§ Passage
Stephen King is like any author--he has good stuff and bad stuff. His early books (including the early Richard Bachman things) are excellent, as are some of his later books (It, The Stand, Insomnia, and the last two books of The Dark Tower come to mind). Cussler indeed is pretty cookie-cutter, though his recent collaborative efforts are at least fun. I gave up on Tom Clancy after Ryan became president. Clancy's characters are all one-dimensional stereotypes, and his dialogue sucks. I agree about Dune. The first book was great, and then the series went downhill from there.
--Oh, another thing: how about L. Ron Hubbard? Battlefield Earth was okay (never read any of Hubbard's earlier stuff), but the godawful Mission: Earth decalogy, which he seems to have written in the depths of his final senility, was complete dreck.
As the son of book editors, a Science Fiction professional author, former editor, and a Science Fiction encyclopedist, these are my brief comments on authors commented on above.
Stephen King -- he is indeed beyond editing that he needs, because he has the best book contract in North America. He is, essentially, a co-publisher who earns 50% of GROSS on sales. However, he's a better writer than you give him credit, skilled at the illusion of normalcy to make the invasion of the uncanny more impressive. He is very good at rapid coverage of the sequence of emotional states of interacting characters, in a computationally efficient simulation way.

§ Job a
Which of Stephen King's later books does the passage on authors name as excellent?

§ Data for this task
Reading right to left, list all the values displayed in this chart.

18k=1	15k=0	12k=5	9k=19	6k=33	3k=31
--
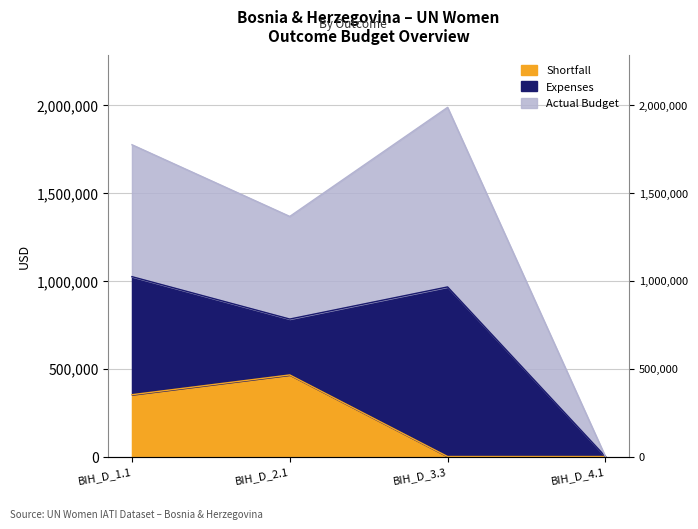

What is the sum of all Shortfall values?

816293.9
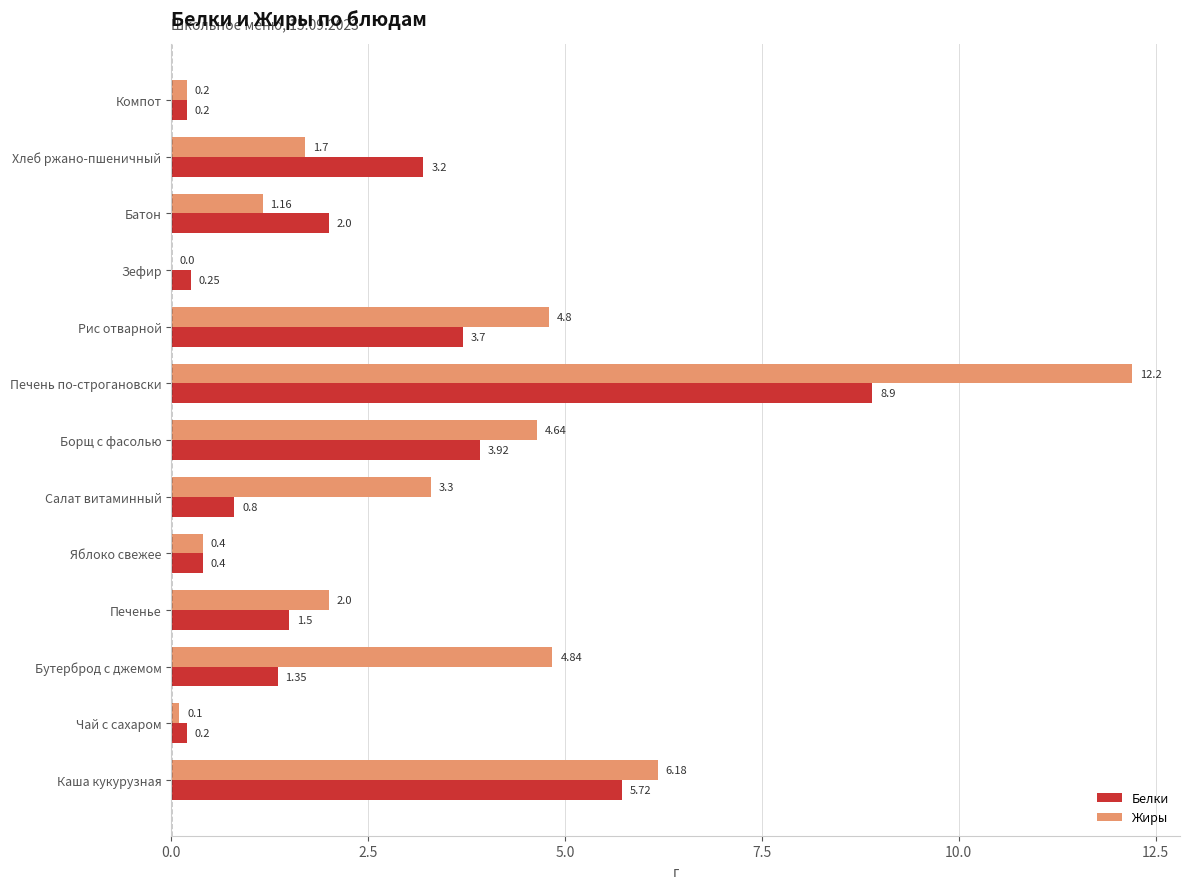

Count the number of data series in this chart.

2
---
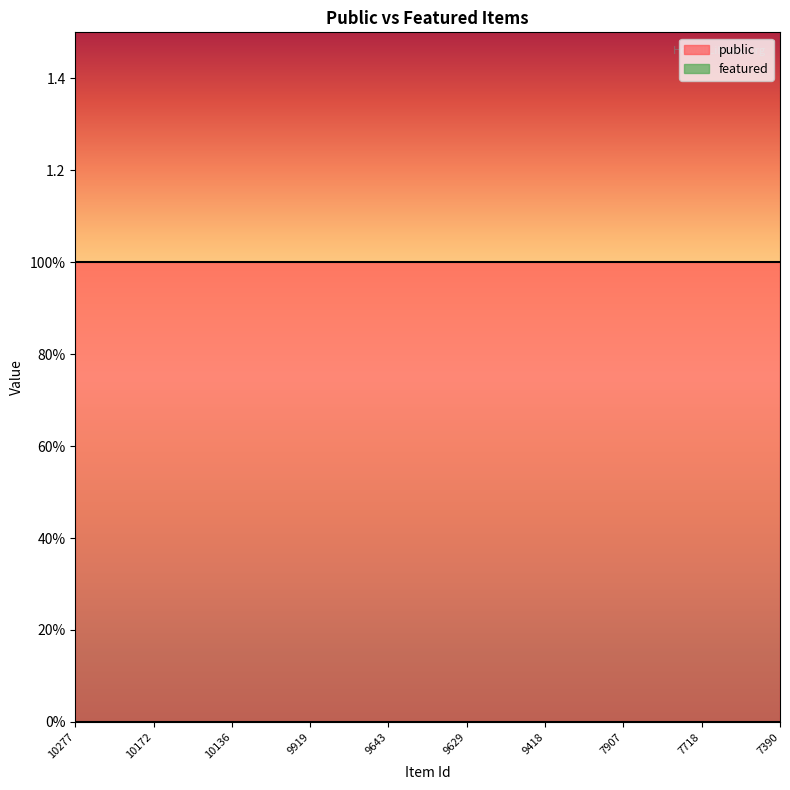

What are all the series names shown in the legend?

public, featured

§ Job b
Retype the entries starting at the line containing "What is the sum of all Shortfall values?" and ending at the line containing "Count the number", both included. Omit any pictures.

§ Written reply a
It, The Stand, Insomnia, and the last two books of The Dark Tower

§ Written reply b
What is the sum of all Shortfall values?

816293.9

Count the number of data series in this chart.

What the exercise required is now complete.